> [Collected material]:
□ □ □ □ □
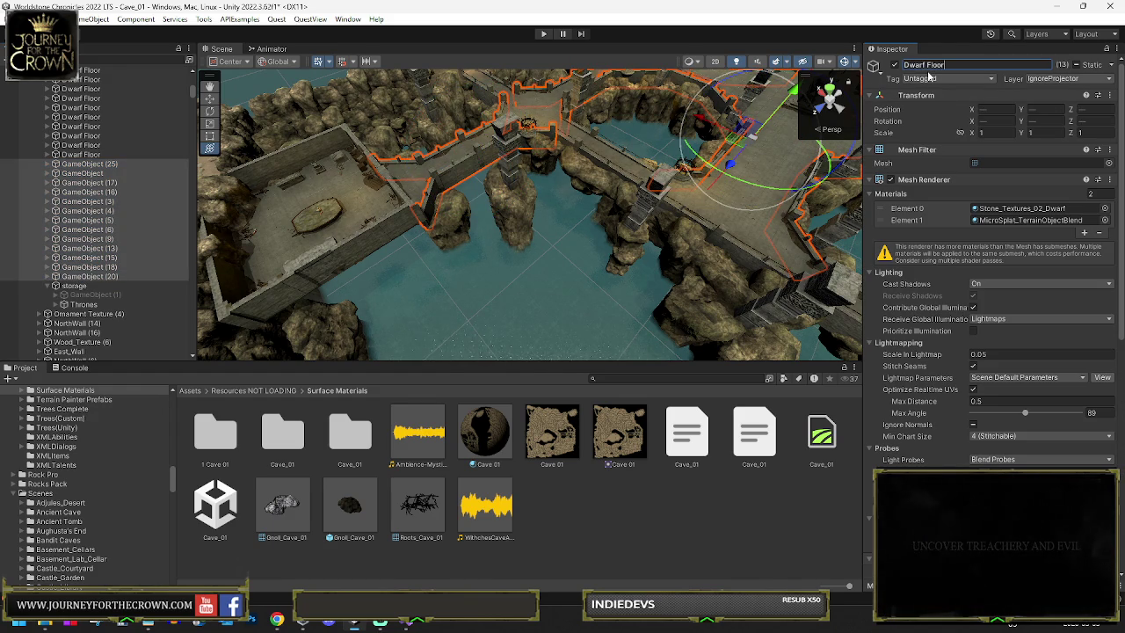
pyautogui.press('BackSpace')
pyautogui.press('BackSpace')
pyautogui.press('BackSpace')
pyautogui.write('Rails')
□ □ □ □ □
> [Work task]: Output an exact copy of the material, with the pictures removed.

> [Response area]:
pyautogui.press('BackSpace')
pyautogui.press('BackSpace')
pyautogui.press('BackSpace')
pyautogui.write('Rails')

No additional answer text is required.